# [Приведённый текст]
☆ ☆ ☆ ☆ ☆ ☆ ☆

Фердинанд Опль - Фридрих Барбаросса
К концу своего правления Штауфен в обширных частях своего германского королевства обрел городскую политику, совершенно сглаживавшую региональные различия. С самого начала своего господства он уделял внимание бытованию городов. Замирение германской области Империи, достигнутое уже вскоре после его воцарения, дало возможность также и епископские города снова в полной мере сделать целью императорских мероприятий. Одновременно Барбаросса энергично и успешно продолжил развивать контакты с городами-пфальцами и городами имперских земель, начатые его предшественниками, и выступил в качестве основателя новых городов в области собственного господства Штауфенов, но также и в областях, конституировавшихся как имперские округа. Затем падение Генриха Льва дало императору возможность на основе мира с папством и верхнеитальянскими коммунами решительным образом расширить и интенсифицировать свою активность в сфере городской политики, что в конечном счете позволило превратить городскую среду в одну из опор его господства.

☆ ☆ ☆ ☆ ☆ ☆ ☆

# [Условие задания]
Согласуются ли с приведённым выше текстом о городской политике Барбароссы следующие утверждения? Для каждого ответьте «да» или «нет» и дословно процитируйте решающие слова текста. (а) Барбаросса стал уделять внимание городам лишь к концу своего правления. (б) Контакты с городами-пфальцами и городами имперских земель начали ещё предшественники Барбароссы. (в) Падение Генриха Льва позволило императору расширить свою активность в сфере городской политики.

# [Раздел данных]
☆ ☆ ☆ ☆ ☆ ☆ ☆

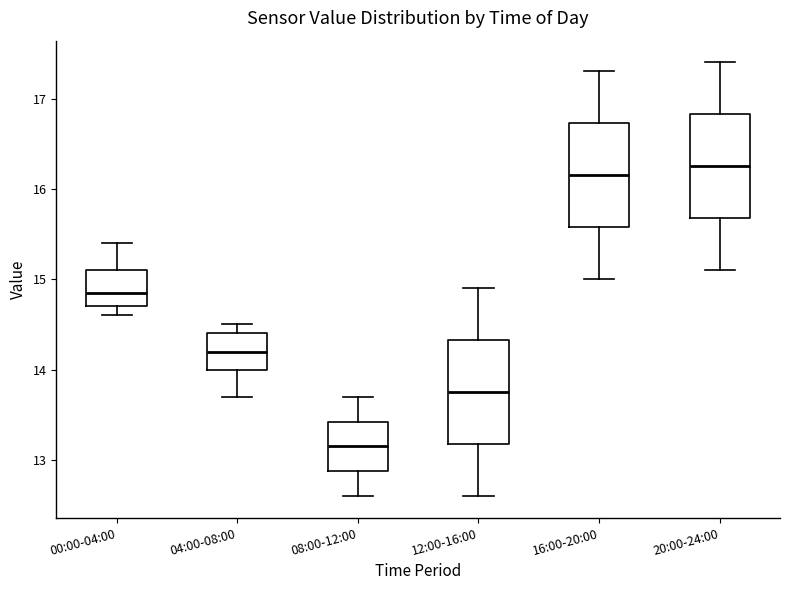

Where does the lower whisker of the box for 20:00-24:00 end on the y-axis? The values are not printed on the chart, so give them approximately, as read against the axis.

15.1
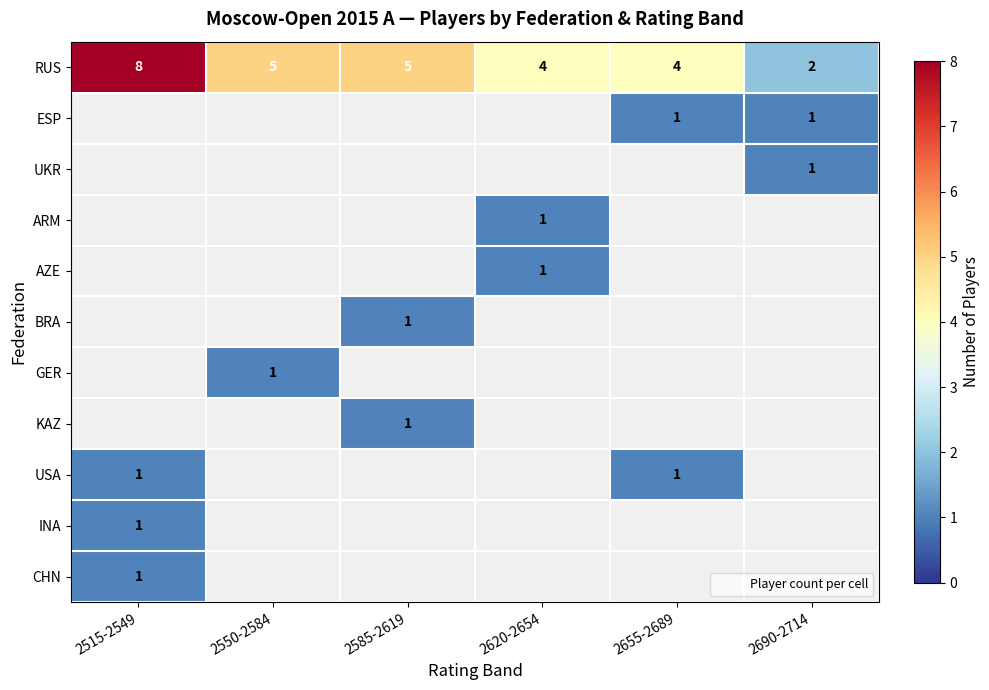

Is it true that AZE equals 1.6 at 2620-2654?

False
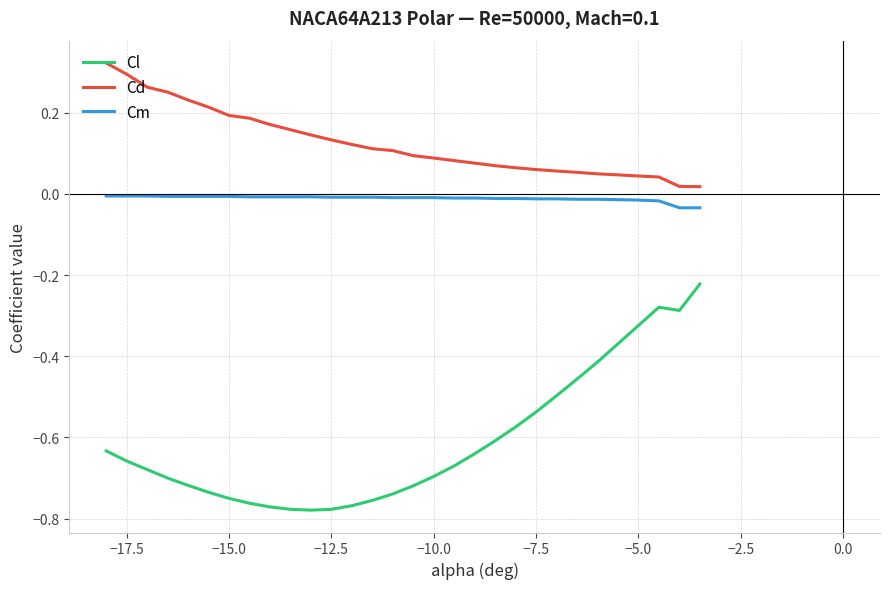

Rank the series by their average value, from lowest to highest.

Cl, Cm, Cd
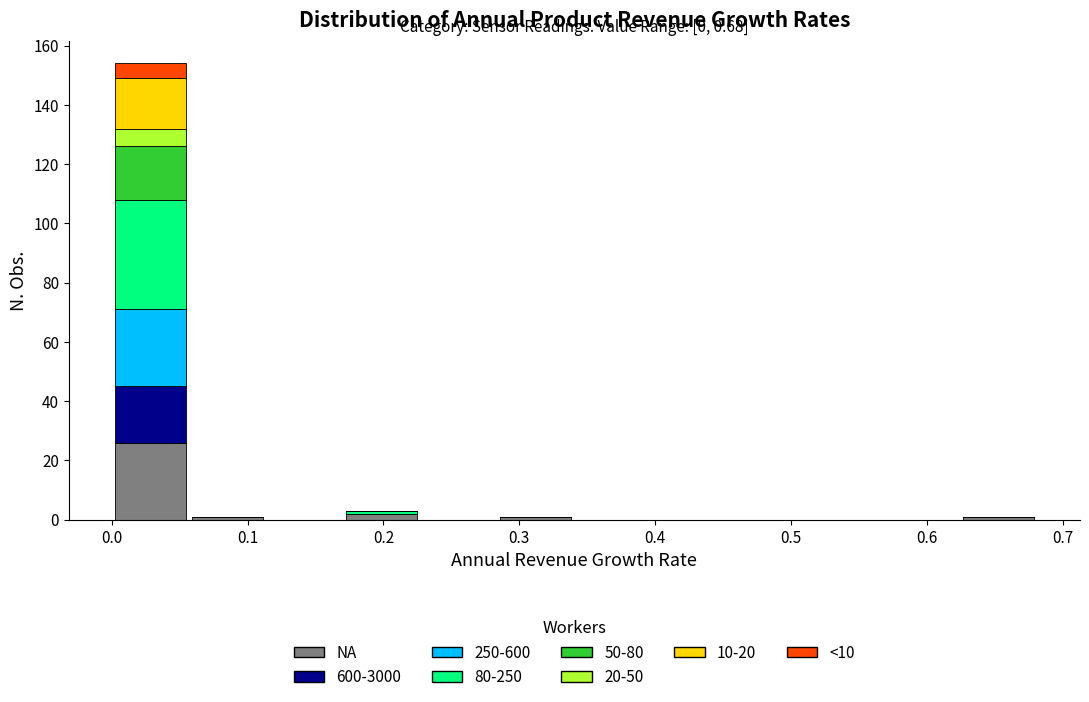

Which range on the x-axis has the tallest stacked bar (by total height)?

0.00 to 0.06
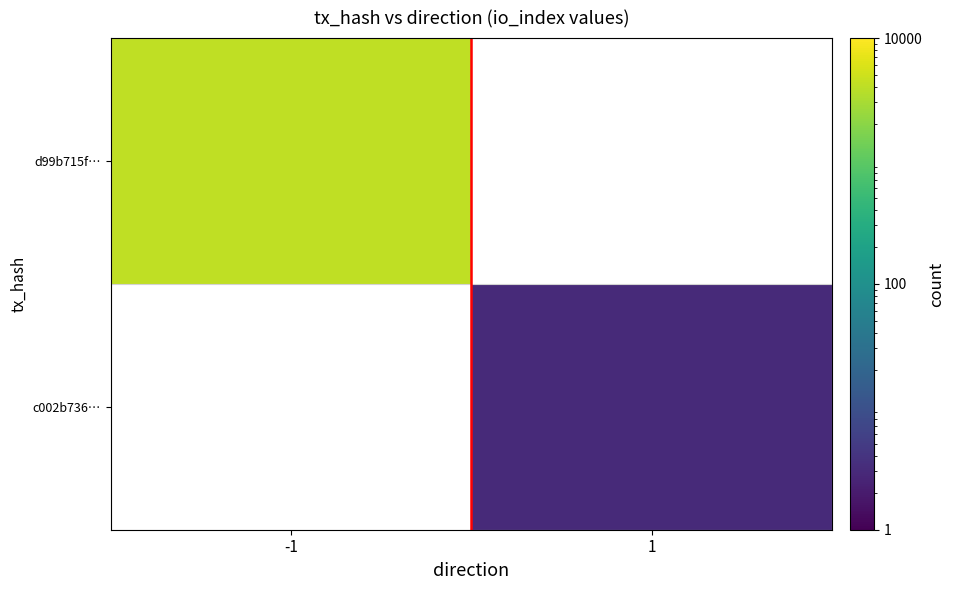

List the series in order of their peak value, lowest first.

d99b715f…, c002b736…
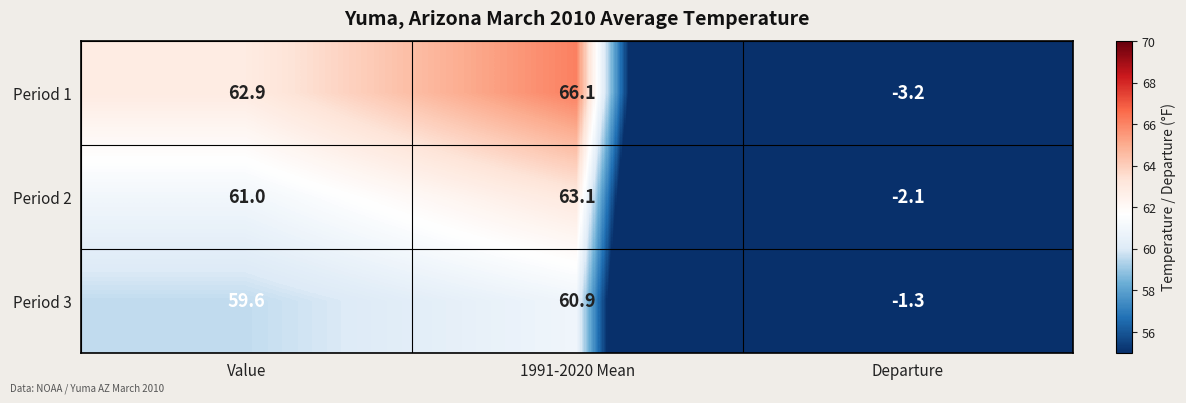

True or false: Period 1 has a value of 62.9 at Value.

True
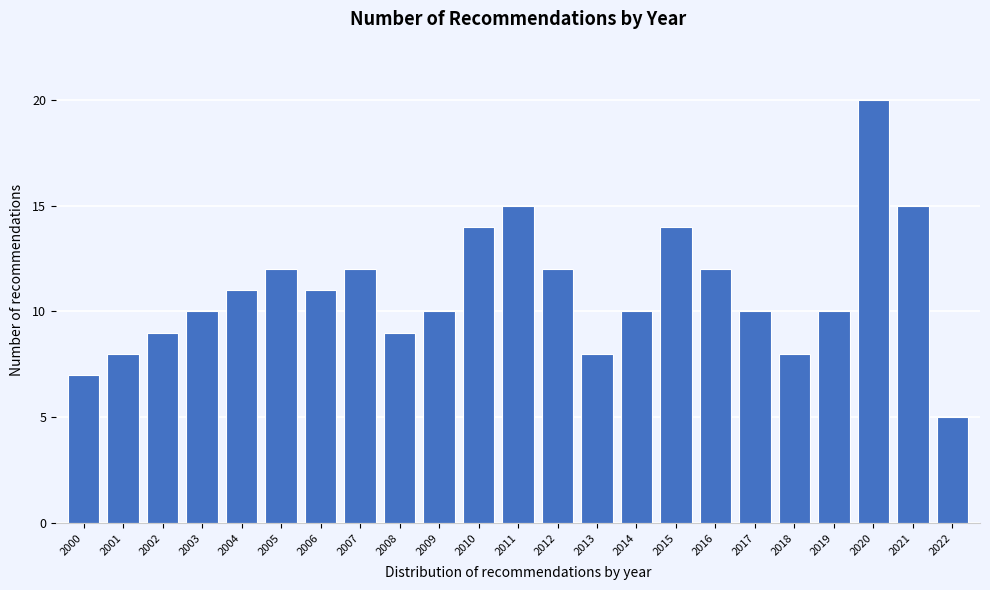

Reading left to right, what are all the values shown in this chart?

2000=7	2001=8	2002=9	2003=10	2004=11	2005=12	2006=11	2007=12	2008=9	2009=10	2010=14	2011=15	2012=12	2013=8	2014=10	2015=14	2016=12	2017=10	2018=8	2019=10	2020=20	2021=15	2022=5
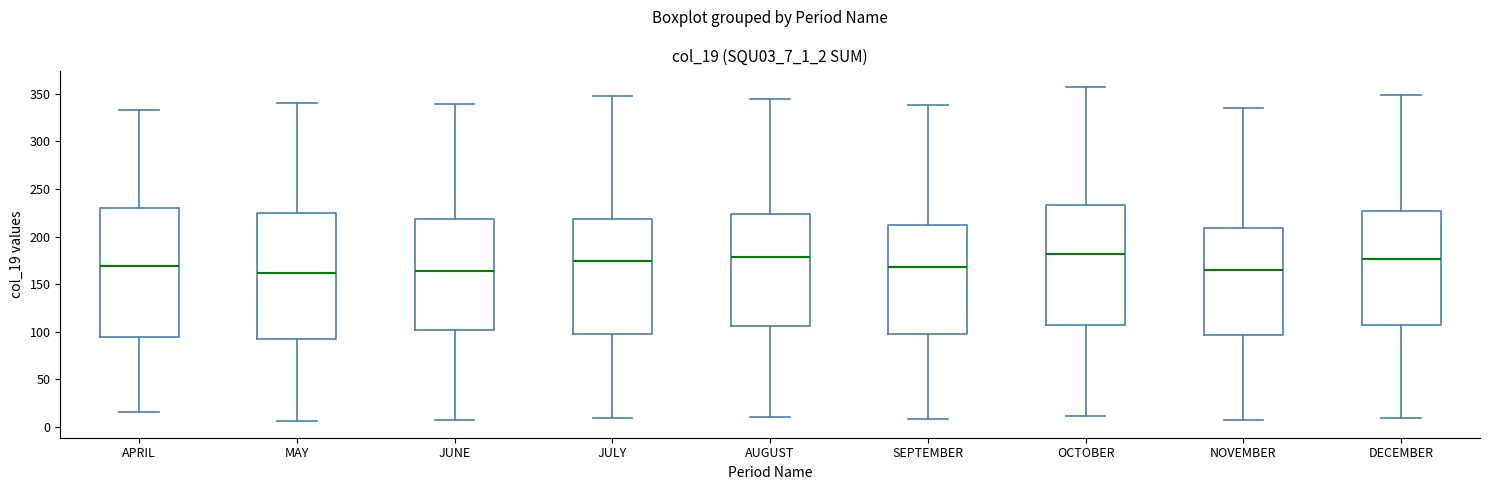

Where does the lower whisker of the box for OCTOBER end on the y-axis? The values are not printed on the chart, so give them approximately, as read against the axis.

10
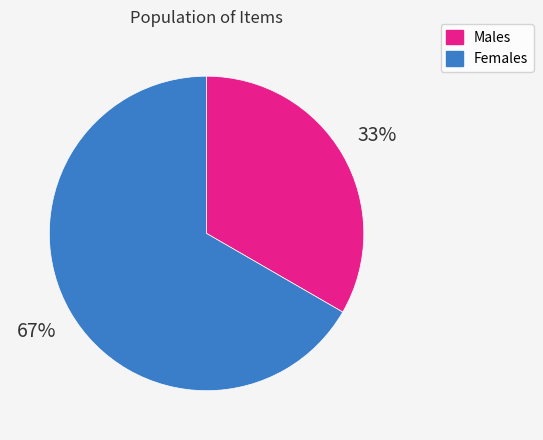

Is there any slice that represents more than half of the pie?

Yes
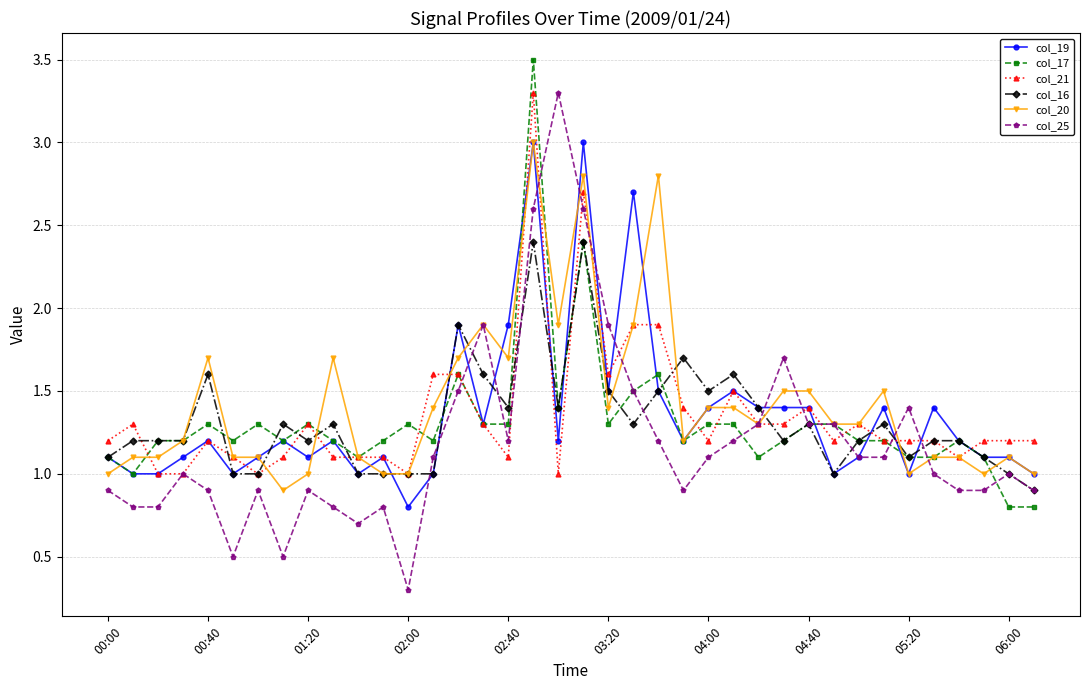

Which series has the widest spread of values?

col_25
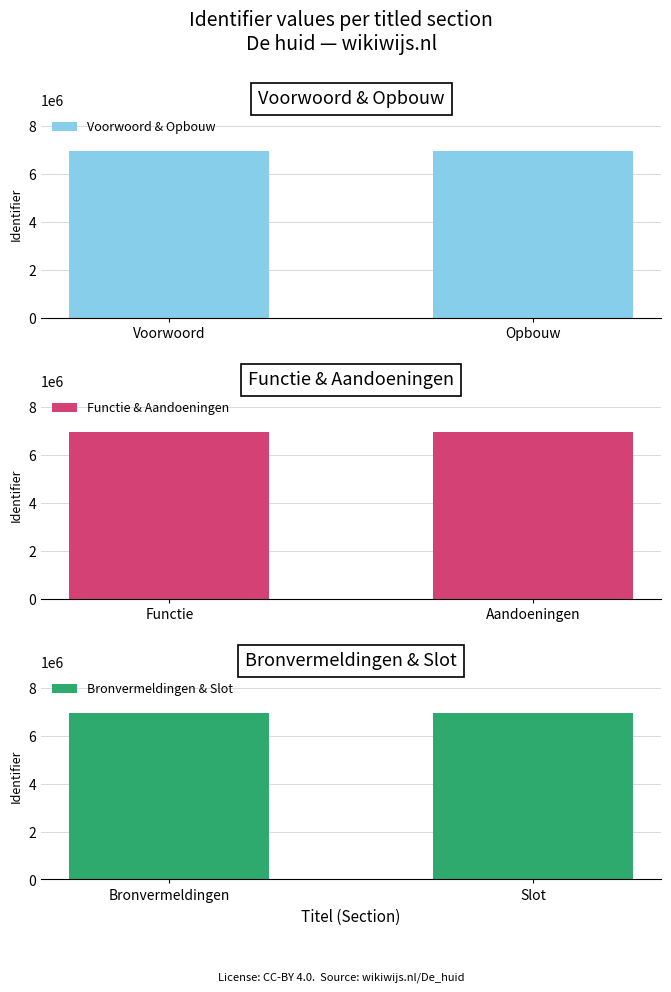

What value does the Voorwoord & Opbouw series have at Voorwoord?

6943488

☆ ☆ ☆ ☆ ☆ ☆ ☆

# [Ответ на задание]
(а) Нет: «С самого начала своего господства он уделял внимание бытованию городов».
(б) Да: «продолжил развивать контакты с городами-пфальцами и городами имперских земель, начатые его предшественниками».
(в) Да: «падение Генриха Льва дало императору возможность на основе мира с папством и верхнеитальянскими коммунами решительным образом расширить и интенсифицировать свою активность в сфере городской политики».